--- Reading passage ---

FIG. 33B illustrates the portable information terminal 7500 in a state where the display portion 7001 is pulled out with the display portion tab 7502. Videos can be displayed on the display portion 7001 in this state. In addition, the portable information terminal 7500 may perform different displays in the state where part of the display portion 7001 is rolled as shown in FIG. 33A1 and in the state where the display portion 7001 is pulled out with the display portion tab 7502 as shown in FIG. 33B. For example, in the state shown in FIG. 33A1, the rolled portion of the display portion 7001 is put in a non-display state, which results in a reduction in power consumption of the portable information terminal 7500.

A reinforcement frame may be provided for a side portion of the display portion 7001 so that the display portion 7001 has a flat display surface when pulled out.

Note that in addition to this structure, a speaker may be provided for the housing so that sound is output with the use of an audio signal received together with a video signal.

--- Data extract ---

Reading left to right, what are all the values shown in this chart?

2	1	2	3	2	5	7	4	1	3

---

What you should do: Print the passage about the portable information terminal's roll-out display again, word for word, from start to finish.

Answer for the task:
FIG. 33B illustrates the portable information terminal 7500 in a state where the display portion 7001 is pulled out with the display portion tab 7502. Videos can be displayed on the display portion 7001 in this state. In addition, the portable information terminal 7500 may perform different displays in the state where part of the display portion 7001 is rolled as shown in FIG. 33A1 and in the state where the display portion 7001 is pulled out with the display portion tab 7502 as shown in FIG. 33B. For example, in the state shown in FIG. 33A1, the rolled portion of the display portion 7001 is put in a non-display state, which results in a reduction in power consumption of the portable information terminal 7500.

A reinforcement frame may be provided for a side portion of the display portion 7001 so that the display portion 7001 has a flat display surface when pulled out.

Note that in addition to this structure, a speaker may be provided for the housing so that sound is output with the use of an audio signal received together with a video signal.